Three tools run across the three passes. The AI writes copy based on verified research, not hallucinated details. 25+ data providers feed richer context than single-provider tools.
  1. Web search — Claude Code’s native web agent, Exa, or Parallel AI gathers recent public information about the contact and their company
  2. call_ai (signal extraction) — Identifies the best personalization hooks from raw research
  3. call_ai (copy generation) — Writes personalized output using the extracted signals
B2B data decays at roughly 22.5% per year (HubSpot via Cognism), so the live web search in Pass 1 ensures your personalization references current events rather than stale data.
For each contact in contacts.csv:
1. Research their company's recent news and the contact's LinkedIn activity
2. Write a personalized cold email opening (2-3 sentences) that references something specific
3. Keep the tone professional but conversational
4. Write to outreach.csv with columns: name, email, personalized_opening, signal_used
The quality of personalization depends on how much public information exists for each contact. C-level executives at well-known companies produce the best results. For less visible contacts, the play falls back to company-level personalization.
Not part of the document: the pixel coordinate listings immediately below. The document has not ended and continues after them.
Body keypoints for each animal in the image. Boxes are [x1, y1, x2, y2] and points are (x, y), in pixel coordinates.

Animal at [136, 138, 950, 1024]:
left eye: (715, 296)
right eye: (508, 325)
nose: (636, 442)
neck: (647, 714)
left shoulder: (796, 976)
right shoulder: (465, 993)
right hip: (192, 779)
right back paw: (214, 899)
Related: Build Prospect List | Find Work Email | Company Research Brief

Frequently Asked Questions

How do I personalize cold emails for a large list?
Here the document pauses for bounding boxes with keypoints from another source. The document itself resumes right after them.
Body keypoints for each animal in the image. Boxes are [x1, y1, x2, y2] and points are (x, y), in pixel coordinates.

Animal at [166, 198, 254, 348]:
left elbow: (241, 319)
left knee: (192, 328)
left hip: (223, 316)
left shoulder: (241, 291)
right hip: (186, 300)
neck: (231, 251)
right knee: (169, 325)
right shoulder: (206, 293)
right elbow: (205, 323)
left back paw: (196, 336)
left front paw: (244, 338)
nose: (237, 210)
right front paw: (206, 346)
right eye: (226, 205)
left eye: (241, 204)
Pass a CSV of contacts to Claude Code: “Research these contacts and write a personalized cold email for each.” Deepline runs a 3-pass workflow — web search for research, call_ai for signal extraction, call_ai for copy generation — producing emails that reference real, verifiable details about each prospect.

Why does the 3-pass approach produce better personalization?

Single-pass approaches that try to research and write simultaneously tend to produce generic or hallucinated output. Deepline’s 3-pass separation means the copy-generation step only works with verified signals from the research step. You can inspect the extracted signals before copy generation runs, and adjust the tone or angle by changing the prompt.

Can I personalize outreach in bulk from a CSV?

Yes. Point Claude Code at a CSV with contact names, emails, or LinkedIn URLs. Deepline processes each contact through the 3-pass research-extract-generate pipeline. Batches of 100+ contacts work without configuration changes, and output includes the personalized copy, the signal used, and the source URL for verification.

What data do I need to run personalized outreach?

At minimum, contact names and company domains. LinkedIn URLs improve results because Deepline can pull the contact’s recent activity and posts. Adding role, company, and LinkedIn URL together yields the most specific personalization.

How do I automate personalized outreach?

Combine the personalize outreach play with the Build Prospect List play. First build a list of qualified prospects with verified emails, then run the personalization play against that list. The output CSV can be imported directly into your outreach tool (Outreach, Apollo, Salesloft).